Paul Bettany says the death of his brother made him realise life wasn't "exciting and endless".

The 'Broken Lines' actor - who lost his sibling as a teenager - explained the experience made him feel "alienated" from other people his age and aware of "how precarious" life really is.

He said: "My brother had died. I was very merged with my brother. It was a mixture of the loss of someone you love deeply coupled with a time when you're sort of - 16, 17 - narcissistically confident about yourself, thinking life is Eternal, and the fragility of it being revealed was awful.

"Quite apart from my own loss. I loved him so much. The awareness of how precarious our position is. And an alienation of how I felt with other people my age. I felt I was holding a huge secret about what actually happens.

"Up until then life had seemed exciting and endless."

Paul - who raises sons Kai, 14, and Stellan, eight, and daughter Agnes, seven months, with wife Jennifer Connelly - admitted he reached a particularly low point when he had been busking on the streets of London, and he had his guitar confiscated by his landlord for failing to pay his rent.

He added: "There's a 10-year period from 16 to 26 where I'm not very clear on time. I had no thought of the future at all. No plan. I suppose now, when I think back to it, I was in a depressed state. But it didn't feel like depression because I didn't feel much.

"I was living in a bunch of different places.
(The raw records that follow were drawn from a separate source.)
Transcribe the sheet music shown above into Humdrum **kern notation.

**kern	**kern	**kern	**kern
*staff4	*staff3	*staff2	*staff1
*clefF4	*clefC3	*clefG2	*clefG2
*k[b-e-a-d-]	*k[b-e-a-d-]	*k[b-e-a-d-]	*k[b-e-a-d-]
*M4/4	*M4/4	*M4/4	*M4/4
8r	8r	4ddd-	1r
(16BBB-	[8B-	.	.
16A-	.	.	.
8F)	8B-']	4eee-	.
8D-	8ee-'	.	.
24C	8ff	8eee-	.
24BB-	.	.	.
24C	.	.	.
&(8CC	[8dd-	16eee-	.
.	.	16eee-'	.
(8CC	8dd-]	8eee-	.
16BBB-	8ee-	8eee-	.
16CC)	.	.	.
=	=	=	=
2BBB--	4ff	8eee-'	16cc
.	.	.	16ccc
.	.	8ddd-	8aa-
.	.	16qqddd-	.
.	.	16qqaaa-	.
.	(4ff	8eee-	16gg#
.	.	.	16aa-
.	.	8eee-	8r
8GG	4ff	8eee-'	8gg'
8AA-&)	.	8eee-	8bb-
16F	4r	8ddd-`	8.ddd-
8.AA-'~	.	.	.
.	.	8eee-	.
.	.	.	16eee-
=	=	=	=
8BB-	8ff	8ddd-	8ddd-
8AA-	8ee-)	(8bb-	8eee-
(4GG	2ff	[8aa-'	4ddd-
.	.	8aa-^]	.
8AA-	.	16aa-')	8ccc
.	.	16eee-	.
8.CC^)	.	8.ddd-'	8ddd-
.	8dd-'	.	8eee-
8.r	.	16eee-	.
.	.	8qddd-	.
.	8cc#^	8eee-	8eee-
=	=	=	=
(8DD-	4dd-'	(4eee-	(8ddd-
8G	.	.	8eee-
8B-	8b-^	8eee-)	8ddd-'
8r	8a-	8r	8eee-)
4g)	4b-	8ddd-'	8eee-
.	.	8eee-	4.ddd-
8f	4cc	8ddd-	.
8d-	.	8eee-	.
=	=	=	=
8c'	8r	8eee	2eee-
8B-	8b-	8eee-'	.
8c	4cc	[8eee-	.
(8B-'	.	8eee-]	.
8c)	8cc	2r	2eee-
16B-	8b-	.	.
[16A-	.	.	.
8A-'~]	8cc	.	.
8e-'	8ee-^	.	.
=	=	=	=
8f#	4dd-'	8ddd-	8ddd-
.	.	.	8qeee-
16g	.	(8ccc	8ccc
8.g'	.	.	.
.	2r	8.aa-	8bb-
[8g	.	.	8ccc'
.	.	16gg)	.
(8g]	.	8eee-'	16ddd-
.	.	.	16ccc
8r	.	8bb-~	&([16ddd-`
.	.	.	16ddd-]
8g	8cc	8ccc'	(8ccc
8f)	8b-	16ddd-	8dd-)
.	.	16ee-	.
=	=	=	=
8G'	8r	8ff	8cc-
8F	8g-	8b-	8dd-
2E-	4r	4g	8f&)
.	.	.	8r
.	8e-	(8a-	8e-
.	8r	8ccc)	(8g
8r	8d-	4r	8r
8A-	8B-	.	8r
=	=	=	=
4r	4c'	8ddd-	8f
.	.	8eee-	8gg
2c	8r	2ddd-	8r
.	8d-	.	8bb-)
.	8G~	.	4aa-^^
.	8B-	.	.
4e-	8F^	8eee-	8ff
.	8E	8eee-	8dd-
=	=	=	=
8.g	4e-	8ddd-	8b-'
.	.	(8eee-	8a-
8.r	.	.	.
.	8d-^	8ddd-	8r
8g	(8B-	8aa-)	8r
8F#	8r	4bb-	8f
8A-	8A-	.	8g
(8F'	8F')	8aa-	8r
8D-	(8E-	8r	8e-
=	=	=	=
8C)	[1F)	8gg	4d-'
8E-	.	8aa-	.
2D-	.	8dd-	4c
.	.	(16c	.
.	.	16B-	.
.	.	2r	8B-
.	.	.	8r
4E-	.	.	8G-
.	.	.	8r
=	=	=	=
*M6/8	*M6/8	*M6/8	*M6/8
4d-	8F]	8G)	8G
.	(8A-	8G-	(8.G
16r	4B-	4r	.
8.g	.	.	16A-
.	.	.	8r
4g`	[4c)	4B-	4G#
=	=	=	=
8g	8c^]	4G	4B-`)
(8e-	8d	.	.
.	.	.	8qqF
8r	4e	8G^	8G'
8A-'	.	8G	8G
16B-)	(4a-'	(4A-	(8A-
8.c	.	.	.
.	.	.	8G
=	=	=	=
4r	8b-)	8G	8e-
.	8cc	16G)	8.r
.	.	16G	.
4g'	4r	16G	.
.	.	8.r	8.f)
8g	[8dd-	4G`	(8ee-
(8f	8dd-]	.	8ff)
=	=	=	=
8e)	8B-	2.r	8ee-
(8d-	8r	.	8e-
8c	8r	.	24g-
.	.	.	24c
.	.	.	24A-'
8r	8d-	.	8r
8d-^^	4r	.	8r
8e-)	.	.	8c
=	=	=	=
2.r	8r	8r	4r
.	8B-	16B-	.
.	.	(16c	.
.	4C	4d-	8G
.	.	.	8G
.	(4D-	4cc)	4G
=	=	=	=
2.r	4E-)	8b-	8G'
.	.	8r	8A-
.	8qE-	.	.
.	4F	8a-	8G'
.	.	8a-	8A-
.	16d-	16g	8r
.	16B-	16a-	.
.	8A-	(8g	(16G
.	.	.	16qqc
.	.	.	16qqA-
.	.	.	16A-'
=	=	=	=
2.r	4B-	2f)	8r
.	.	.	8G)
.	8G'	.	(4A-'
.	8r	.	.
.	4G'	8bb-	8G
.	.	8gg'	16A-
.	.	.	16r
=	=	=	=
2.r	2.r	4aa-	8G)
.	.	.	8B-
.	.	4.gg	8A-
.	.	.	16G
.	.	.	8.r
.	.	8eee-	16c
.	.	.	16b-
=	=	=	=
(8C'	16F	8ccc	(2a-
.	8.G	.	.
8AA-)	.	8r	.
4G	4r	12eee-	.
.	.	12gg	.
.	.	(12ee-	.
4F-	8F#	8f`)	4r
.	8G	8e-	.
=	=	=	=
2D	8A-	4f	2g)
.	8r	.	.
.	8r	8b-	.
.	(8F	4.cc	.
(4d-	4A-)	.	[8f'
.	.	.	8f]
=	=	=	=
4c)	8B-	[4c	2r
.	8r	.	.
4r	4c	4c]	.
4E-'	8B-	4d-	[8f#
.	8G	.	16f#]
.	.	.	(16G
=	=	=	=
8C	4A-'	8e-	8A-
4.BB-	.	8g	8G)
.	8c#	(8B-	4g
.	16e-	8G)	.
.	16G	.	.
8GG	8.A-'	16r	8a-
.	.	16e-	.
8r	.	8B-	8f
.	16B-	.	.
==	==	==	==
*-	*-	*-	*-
I'd sneak into a boarding house where my sister was staying - she let me sleep on my floor. I slept on a lot of floors. The landlord came up and took my guitar - which was really f***ing stupid because I had no way of earning the rent money.

"My dad came and picked me up and paid off my rent. I went home and then I started working in an old people's home. And then I applied for drama school and got in."